Working at the Chihuly Garden and Glass was beneficial in the sense that it exposed me to some really fascinating and truly remarkable creative folks. What I miss the most is the laughs and the enriching brainstorms we would have with one another in the galleries about projects we were developing or dreaming about.
It really helped me push myself to expand on my creativity and experiment with different subject matters. One such case is I was leaving work one night and was walking under the giant red statue in Seattle Center when I looked over to my left at the “76” gas station. It was lit amongst the blackness, and deserted. I was really captivated with it’s quiet & eerie sense of existence. I saw it as a beautiful thing that is overlooked, taken for granted, and haunting. It was there that I came up with the idea of photographing Seattle after nightfall. Catching buildings or signs that are a part of the city, but not necessarily always celebrated. Some of it is unique (Elephant Car Wash, City Market, the Marquee lit Rite-Aid), and some of it is a static staple to a city (gas stations, McDonald’s, etc.).

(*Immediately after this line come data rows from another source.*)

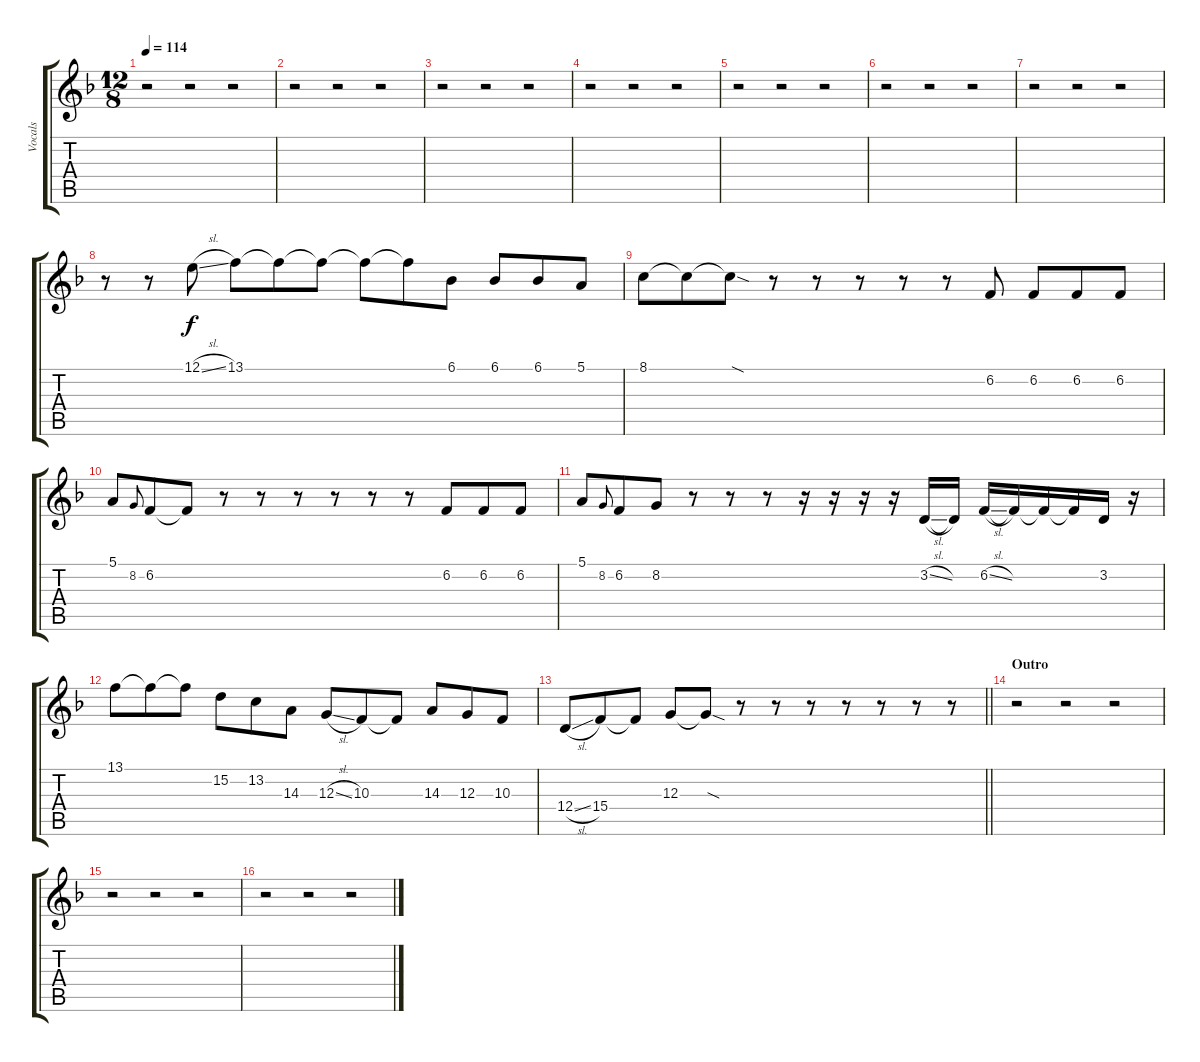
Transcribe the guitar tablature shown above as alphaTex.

\track ("Vocals" "Vocals") {instrument harmonica}
\staff {score tabs}
\tuning (E4 B3 G3 D3 A2 E2) {hide}
\ts (12 8)
\tempo 114
\clef g2
\ks f
r.2{dy f} r.2 r.2 |
r.2 r.2 r.2 |
r.2 r.2 r.2 |
r.2 r.2 r.2 |
r.2 r.2 r.2 |
r.2 r.2 r.2 |
r.2 r.2 r.2 |
r.8 r.8 12.1{sl}.8 13.1.8 13.1{t}.8 13.1{t}.8 13.1{t}.8 13.1{t}.8 6.1.8 6.1.8 6.1.8 5.1.8 |
8.1.8 8.1{t}.8 8.1{sod t}.8 r.8 r.8 r.8 r.8 r.8 6.2.8 6.2.8 6.2.8 6.2.8 |
5.1.8 8.2.8{gr onbeat} 6.2.8 6.2{t}.8 r.8 r.8 r.8 r.8 r.8 r.8 6.2.8 6.2.8 6.2.8 |
5.1.8 8.2.8{gr onbeat} 6.2.8 8.2.8 r.8 r.8 r.8 r.16 r.16 r.16 r.16 3.2{sl}.16 3.2{t}.16 6.2{sl}.16 6.2{t}.16 6.2{t}.16 6.2{t}.16 3.2.16 r.16 |
13.1.8 13.1{t}.8 13.1{t}.8 15.2.8 13.2.8 14.3.8 12.3{sl}.8 10.3.8 10.3{t}.8 14.3.8 12.3.8 10.3.8 |
\barLineRight lightlight
12.4{sl}.8 15.4.8 15.4{t}.8 12.3.8 12.3{sod t}.8 r.8 r.8 r.8 r.8 r.8 r.8 r.8 |
\section ("" "Outro")
r.2 r.2 r.2 |
r.2 r.2 r.2 |
r.2 r.2 r.2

The project is called “Seattle: Aftah Dahk” and must have the New England accent attributed to it :) A way to fold the country in half and have both ends together. A representation of where I am, and where I was.
I spent two nights during Labor Day weekend 2018 skulking around Seattle, being a night-stalker with my camera and tripod. Talking to people that were curious about my project, but mostly trying my best to be amongst the shadows. Photographing places that are a part of my life; places that are in my neighborhood that I see daily. This is in a sense an indirect self-portrait.